### What is required
Could you pull out the text lines from each of the rows below, copying them word for word and leaving the pictures out of your answer?

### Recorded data
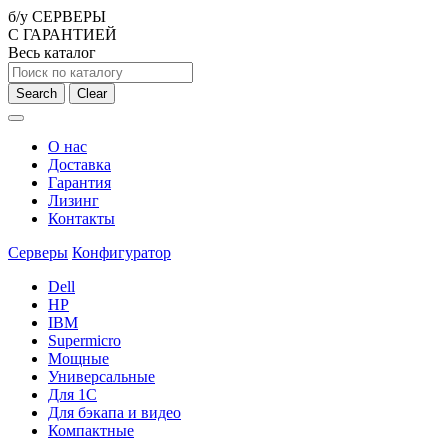
б/у СЕРВЕРЫ
С ГАРАНТИЕЙ
Весь каталог
Search
Clear
О нас
Доставка
Гарантия
Лизинг
Контакты
Серверы
Конфигуратор
Dell
HP
IBM
Supermicro
Мощные
Универсальные
Для 1С
Для бэкапа и видео
Компактные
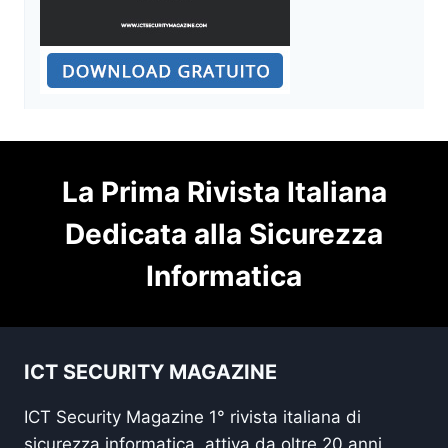
La Prima Rivista Italiana
Dedicata alla Sicurezza
Informatica
ICT SECURITY MAGAZINE
ICT Security Magazine 1° rivista italiana di
sicurezza informatica, attiva da oltre 20 anni,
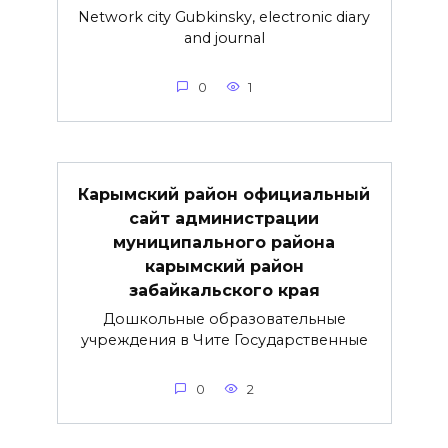
Network city Gubkinsky, electronic diary
and journal
0
1
Карымский район официальный
сайт администрации
муниципального района
карымский район
забайкальского края
Дошкольные образовательные
учреждения в Чите Государственные
0
2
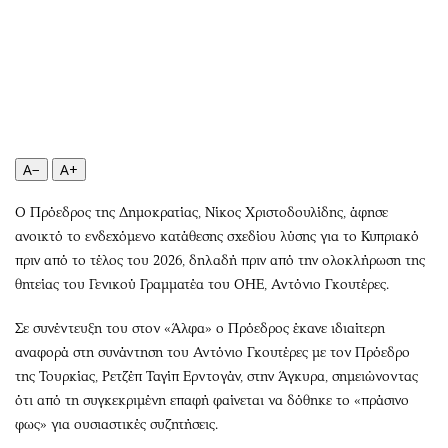
Περιβάλλον
Ταξίδια
Ελλάδα
Συνταγές
Κόσμος
Έξοδος
Παράξενα
Media
Πολιτισμός
Εκπομπές
Σινεμά
Wine routes
A−
A+
Θέατρο-Χορός
Podcasts
Μουσική
Uncut
Ο Πρόεδρος της Δημοκρατίας, Νίκος Χριστοδουλίδης, άφησε
ανοικτό το ενδεχόμενο κατάθεσης σχεδίου λύσης για το Κυπριακό
Εικαστικά
Προσφορές
πριν από το τέλος του 2026, δηλαδή πριν από την ολοκλήρωση της
Βιβλίο
Προσωπικότητες στην ''Κ''
θητείας του Γενικού Γραμματέα του ΟΗΕ, Αντόνιο Γκουτέρες.
Χειρόγραφα
Επιστολές
Σε συνέντευξη του στον «Άλφα» ο Πρόεδρος έκανε ιδιαίτερη
αναφορά στη συνάντηση του Αντόνιο Γκουτέρες με τον Πρόεδρο
της Τουρκίας, Ρετζέπ Ταγίπ Ερντογάν, στην Άγκυρα, σημειώνοντας
ότι από τη συγκεκριμένη επαφή φαίνεται να δόθηκε το «πράσινο
φως» για ουσιαστικές συζητήσεις.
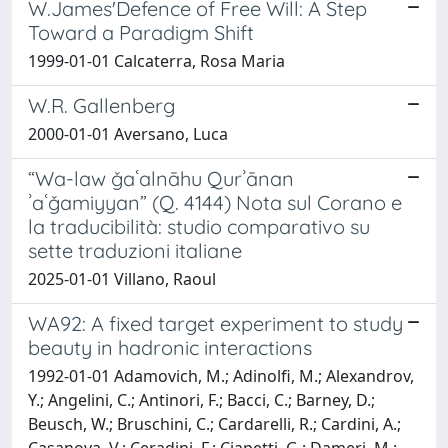
W.James'Defence of Free Will: A Step
Toward a Paradigm Shift
1999-01-01 Calcaterra, Rosa Maria
W.R. Gallenberg
2000-01-01 Aversano, Luca
“Wa-law ǧaʿalnāhu Qurʾānan
ʾaʿǧamiyyan” (Q. 4144) Nota sul Corano e
la traducibilità: studio comparativo su
sette traduzioni italiane
2025-01-01 Villano, Raoul
WA92: A fixed target experiment to study
beauty in hadronic interactions
1992-01-01 Adamovich, M.; Adinolfi, M.; Alexandrov,
Y.; Angelini, C.; Antinori, F.; Bacci, C.; Barney, D.;
Beusch, W.; Bruschini, C.; Cardarelli, R.; Cardini, A.;
Casanova, V.; Ceradini, F.; Ciapetti, G.; Dameri, M.;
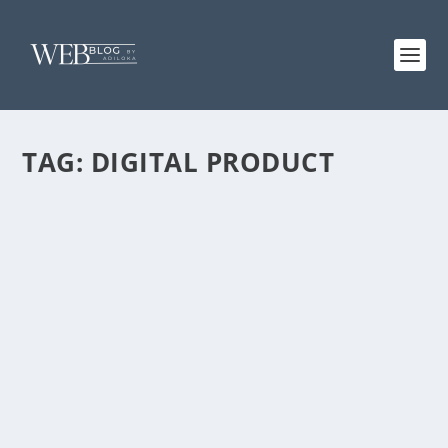
TAG:
DIGITAL PRODUCT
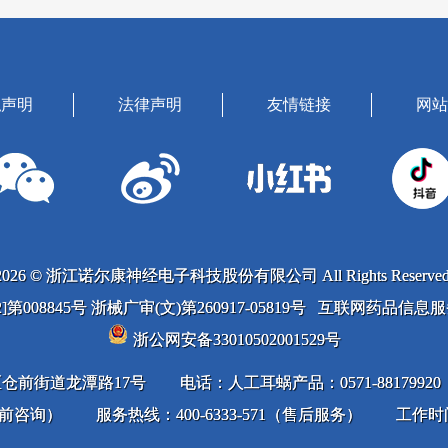
私声明
法律声明
友情链接
网站
2026 © 浙江诺尔康神经电子科技股份有限公司 All Rights Reserved
022]第008845号 浙械广审(文)第260917-05819号 互联网药品信
浙公网安备33010502001529号
仓前街道龙潭路17号
电话：人工耳蜗产品：0571-88179920；
（售前咨询）
服务热线：400-6333-571（售后服务）
工作时间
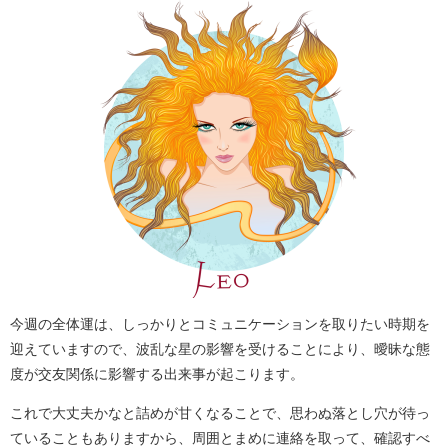
今週の全体運は、しっかりとコミュニケーションを取りたい時期を
迎えていますので、波乱な星の影響を受けることにより、曖昧な態
度が交友関係に影響する出来事が起こります。
これで大丈夫かなと詰めが甘くなることで、思わぬ落とし穴が待っ
ていることもありますから、周囲とまめに連絡を取って、確認すべ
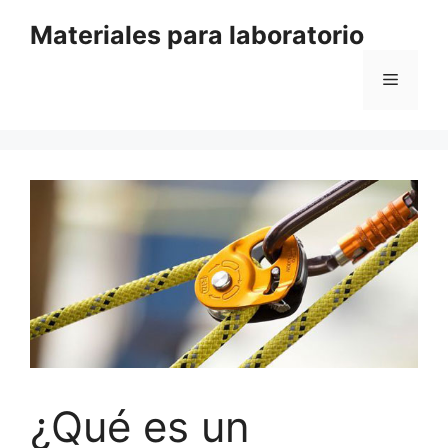
Saltar
Materiales para laboratorio
al
contenido
Menú
¿Qué es un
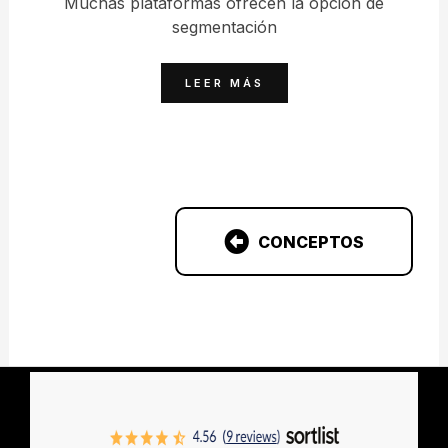
Muchas plataformas ofrecen la opción de
segmentación
LEER MÁS
CONCEPTOS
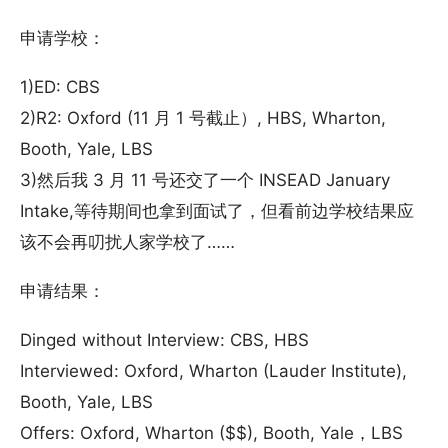
申请学校：
1)ED: CBS
2)R2: Oxford (11 月 1 号截止）, HBS, Wharton,
Booth, Yale, LBS
3)然后我 3 月 11 号还交了一个 INSEAD January
Intake,等待期间也拿到面试了，但看前边学校结果应
该不会再叨扰人家学校了……
申请结果：
Dinged without Interview: CBS, HBS
Interviewed: Oxford, Wharton (Lauder Institute),
Booth, Yale, LBS
Offers: Oxford, Wharton ($$), Booth, Yale，LBS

### Your solution
б/у СЕРВЕРЫ
С ГАРАНТИЕЙ
Весь каталог
Search
Clear
О нас
Доставка
Гарантия
Лизинг
Контакты
Серверы
Конфигуратор
Dell
HP
IBM
Supermicro
Мощные
Универсальные
Для 1С
Для бэкапа и видео
Компактные
La Prima Rivista Italiana
Dedicata alla Sicurezza
Informatica
ICT SECURITY MAGAZINE
ICT Security Magazine 1° rivista italiana di
sicurezza informatica, attiva da oltre 20 anni,
Network city Gubkinsky, electronic diary
and journal
0
1
Карымский район официальный
сайт администрации
муниципального района
карымский район
забайкальского края
Дошкольные образовательные
учреждения в Чите Государственные
0
2
Περιβάλλον
Ταξίδια
Ελλάδα
Συνταγές
Κόσμος
Έξοδος
Παράξενα
Media
Πολιτισμός
Εκπομπές
Σινεμά
Wine routes
A−
A+
Θέατρο-Χορός
Podcasts
Μουσική
Uncut
Ο Πρόεδρος της Δημοκρατίας, Νίκος Χριστοδουλίδης, άφησε
ανοικτό το ενδεχόμενο κατάθεσης σχεδίου λύσης για το Κυπριακό
Εικαστικά
Προσφορές
πριν από το τέλος του 2026, δηλαδή πριν από την ολοκλήρωση της
Βιβλίο
Προσωπικότητες στην ''Κ''
θητείας του Γενικού Γραμματέα του ΟΗΕ, Αντόνιο Γκουτέρες.
Χειρόγραφα
Επιστολές
Σε συνέντευξη του στον «Άλφα» ο Πρόεδρος έκανε ιδιαίτερη
αναφορά στη συνάντηση του Αντόνιο Γκουτέρες με τον Πρόεδρο
της Τουρκίας, Ρετζέπ Ταγίπ Ερντογάν, στην Άγκυρα, σημειώνοντας
ότι από τη συγκεκριμένη επαφή φαίνεται να δόθηκε το «πράσινο
φως» για ουσιαστικές συζητήσεις.
W.James'Defence of Free Will: A Step
Toward a Paradigm Shift
1999-01-01 Calcaterra, Rosa Maria
W.R. Gallenberg
2000-01-01 Aversano, Luca
“Wa-law ǧaʿalnāhu Qurʾānan
ʾaʿǧamiyyan” (Q. 4144) Nota sul Corano e
la traducibilità: studio comparativo su
sette traduzioni italiane
2025-01-01 Villano, Raoul
WA92: A fixed target experiment to study
beauty in hadronic interactions
1992-01-01 Adamovich, M.; Adinolfi, M.; Alexandrov,
Y.; Angelini, C.; Antinori, F.; Bacci, C.; Barney, D.;
Beusch, W.; Bruschini, C.; Cardarelli, R.; Cardini, A.;
Casanova, V.; Ceradini, F.; Ciapetti, G.; Dameri, M.;
TAG:
DIGITAL PRODUCT
私声明
法律声明
友情链接
网站
2026 © 浙江诺尔康神经电子科技股份有限公司 All Rights Reserved
022]第008845号 浙械广审(文)第260917-05819号 互联网药品信
浙公网安备33010502001529号
仓前街道龙潭路17号
电话：人工耳蜗产品：0571-88179920；
（售前咨询）
服务热线：400-6333-571（售后服务）
工作时间
今週の全体運は、しっかりとコミュニケーションを取りたい時期を
迎えていますので、波乱な星の影響を受けることにより、曖昧な態
度が交友関係に影響する出来事が起こります。
これで大丈夫かなと詰めが甘くなることで、思わぬ落とし穴が待っ
ていることもありますから、周囲とまめに連絡を取って、確認すべ
Saltar
Materiales para laboratorio
al
contenido
Menú
¿Qué es un
Muchas plataformas ofrecen la opción de
segmentación
LEER MÁS
CONCEPTOS
申请学校：
1)ED: CBS
2)R2: Oxford (11 月 1 号截止）, HBS, Wharton,
Booth, Yale, LBS
3)然后我 3 月 11 号还交了一个 INSEAD January
Intake,等待期间也拿到面试了，但看前边学校结果应
该不会再叨扰人家学校了……
申请结果：
Dinged without Interview: CBS, HBS
Interviewed: Oxford, Wharton (Lauder Institute),
Booth, Yale, LBS
Offers: Oxford, Wharton ($$), Booth, Yale，LBS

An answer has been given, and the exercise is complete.